Lazarus Group Exploits Chrome Zero-Day in Latest Campaign

The notorious Lazarus Group from North Korea is attempting to steal from Bitcoin users all around the world by employing a well-designed phony game website, a now-patched Chrome zero-day bug, professional LinkedIn accounts, AI-generated graphics, and other tactics.

Lazarus Group Exploits Chrome Zero-Day in Latest Campaign
The notorious Lazarus Group from North Korea is attempting to steal from Bitcoin users all around the world by employing a well-designed phony game website, a now-patched Chrome zero-day bug, professional LinkedIn accounts, AI-generated graphics, and other tactics. The complex campaign seems to have started in February, and since then, the organization has promoted its malware-infected crypto game site by deceiving prominent figures in the cryptocurrency industry and using many X accounts.
Detailed Campaign
Kaspersky researchers found the most current campaign while looking into a recent malware outbreak. "Over the years, we have uncovered many [Lazarus] attacks on the cryptocurrency industry, and one thing is certain: these attacks are not going away," the researchers said. "Lazarus has already begun utilizing generative AI with success, and we anticipate that they will develop even more elaborate attacks using it," the security vendor noted.
Although its name may not be immediately familiar, the state-sponsored Lazarus gang is undoubtedly one of the most active and deadly cyber threat groups.
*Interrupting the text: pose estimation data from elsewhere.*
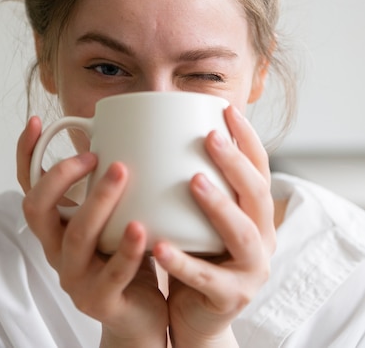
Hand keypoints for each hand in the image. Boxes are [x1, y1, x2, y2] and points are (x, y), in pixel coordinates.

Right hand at [17, 118, 167, 347]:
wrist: (140, 315)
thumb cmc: (125, 254)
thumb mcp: (112, 215)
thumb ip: (109, 181)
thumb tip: (128, 126)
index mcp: (56, 226)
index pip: (28, 187)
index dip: (26, 154)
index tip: (35, 121)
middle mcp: (56, 249)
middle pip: (39, 209)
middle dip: (61, 175)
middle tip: (94, 153)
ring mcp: (75, 277)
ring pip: (77, 236)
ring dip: (98, 200)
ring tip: (121, 171)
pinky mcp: (101, 300)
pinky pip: (112, 273)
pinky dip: (126, 249)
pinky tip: (141, 227)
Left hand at [153, 105, 274, 347]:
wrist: (196, 313)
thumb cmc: (194, 250)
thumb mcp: (197, 213)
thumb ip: (190, 177)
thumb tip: (161, 128)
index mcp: (255, 211)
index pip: (259, 167)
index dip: (247, 138)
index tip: (227, 110)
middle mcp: (262, 236)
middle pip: (256, 194)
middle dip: (235, 163)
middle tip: (210, 137)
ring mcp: (251, 269)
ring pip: (242, 234)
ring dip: (220, 205)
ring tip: (194, 182)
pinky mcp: (231, 297)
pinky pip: (206, 278)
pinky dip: (182, 261)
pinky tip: (160, 245)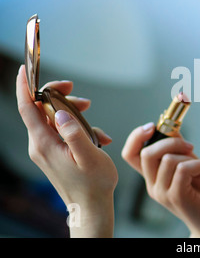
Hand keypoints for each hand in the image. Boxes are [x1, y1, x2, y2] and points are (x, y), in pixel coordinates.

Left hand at [16, 65, 117, 236]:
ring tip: (96, 127)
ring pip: (54, 119)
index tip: (25, 69)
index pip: (27, 108)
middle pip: (43, 110)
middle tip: (85, 101)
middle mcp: (40, 145)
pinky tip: (98, 139)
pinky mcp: (54, 153)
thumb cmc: (93, 184)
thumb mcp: (89, 156)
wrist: (91, 207)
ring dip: (75, 115)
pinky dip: (79, 130)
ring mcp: (46, 150)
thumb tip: (62, 112)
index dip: (25, 86)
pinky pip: (62, 132)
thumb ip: (75, 133)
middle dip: (63, 99)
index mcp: (44, 143)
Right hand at [122, 123, 199, 237]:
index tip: (153, 125)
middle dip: (170, 141)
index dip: (136, 137)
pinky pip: (182, 169)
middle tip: (190, 146)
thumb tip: (170, 127)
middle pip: (146, 153)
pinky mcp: (175, 197)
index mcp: (153, 176)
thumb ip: (179, 149)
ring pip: (167, 159)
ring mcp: (162, 193)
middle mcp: (153, 185)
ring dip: (190, 157)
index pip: (130, 154)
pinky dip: (198, 165)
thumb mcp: (191, 163)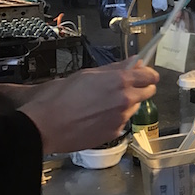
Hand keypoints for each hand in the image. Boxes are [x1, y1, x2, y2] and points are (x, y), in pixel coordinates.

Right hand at [19, 58, 158, 153]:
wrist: (44, 126)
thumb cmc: (59, 98)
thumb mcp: (87, 74)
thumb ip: (115, 68)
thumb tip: (134, 61)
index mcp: (120, 81)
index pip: (150, 76)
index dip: (148, 74)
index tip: (144, 74)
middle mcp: (126, 99)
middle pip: (149, 91)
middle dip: (141, 88)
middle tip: (125, 88)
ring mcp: (122, 118)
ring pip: (135, 107)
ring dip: (127, 104)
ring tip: (103, 105)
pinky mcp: (115, 132)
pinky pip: (122, 122)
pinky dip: (115, 119)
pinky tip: (97, 117)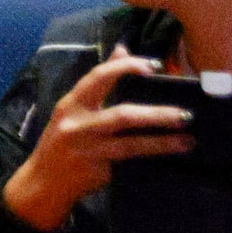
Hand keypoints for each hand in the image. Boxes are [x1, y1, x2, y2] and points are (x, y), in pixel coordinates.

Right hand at [0, 52, 190, 230]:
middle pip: (122, 115)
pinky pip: (130, 162)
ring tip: (188, 139)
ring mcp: (88, 150)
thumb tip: (122, 50)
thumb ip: (99, 82)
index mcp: (71, 104)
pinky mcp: (97, 171)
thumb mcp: (73, 109)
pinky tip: (172, 156)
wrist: (43, 183)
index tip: (154, 66)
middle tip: (185, 113)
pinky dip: (152, 158)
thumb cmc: (62, 142)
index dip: (127, 68)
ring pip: (131, 144)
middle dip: (157, 114)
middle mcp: (78, 125)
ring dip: (163, 142)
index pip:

Lazarus, along with subgroups like Andariel and Bluenoroff, have been involved in numerous high-profile security problems since gaining headlines in 2014 with an attack on Sony Pictures.
These have included attempts to obtain COVID-19 vaccine-related secrets from large pharmaceutical corporations during the height of the epidemic, the WannaCry ransomware attack, and the $81 million heist at the Bank of Bangladesh. Many of the group's financially driven attacks, such as those involving ransomware, card-skimming, and cryptocurrency users, are thought by analysts to be genuine attempts to raise money for the North Korean government's missile program, which is now struggling financially.
In the most recent campaign, the team seems to have refined some of the social engineering tricks employed in past campaigns. Central to the new scam is detankzone dot-com, a professionally designed product page that invites visitors to download an NFT-based multiplayer online tank game. Kaspersky researchers found the game to be well-designed and functional, but only because Lazarus actors had stolen the source code of a legitimate game to build it.
A Second Bug and a Chrome Zero-Day
The website contained attack code for two Chrome vulnerabilities, according to Kaspersky. One of these, identified as CVE-2024-4947, was a zero-day vulnerability in Chrome's V8 browser engine that had not yet been discovered. It allowed the attackers to use a specially constructed HTML page to run arbitrary code inside a browser sandbox. After Kaspersky alerted Google to the vulnerability, the company fixed it in May.
The lack of a formal identification appears to be the other Chrome vulnerability that Kaspersky found in the most recent Lazarus Group hack. It allowed the attackers complete access to the system and a means of escaping the Chrome V8 sandbox. Using that access, the threat actor installed a shellcode to gather data about the compromised system before determining whether to install other malicious payloads, such as a backdoor known as Manuscript, on the compromised system.
The work that actors from the Lazarus Group seem to have put into the campaign's social engineering component is what sets it apart. "They focused on building a sense of trust to maximize the campaign's effectiveness, designing details to make the promotional activities appear as genuine as possible," the researchers at Kaspersky said. They used multiple fake accounts to promote their site via X and LinkedIn along with AI-generated content and images to create an illusion of authenticity around their fake game site. The attackers also attempted to engage cryptocurrency influencers for further promotion, leveraging their social media presence not only to distribute the threat but also to target their crypto accounts directly," the authors stated.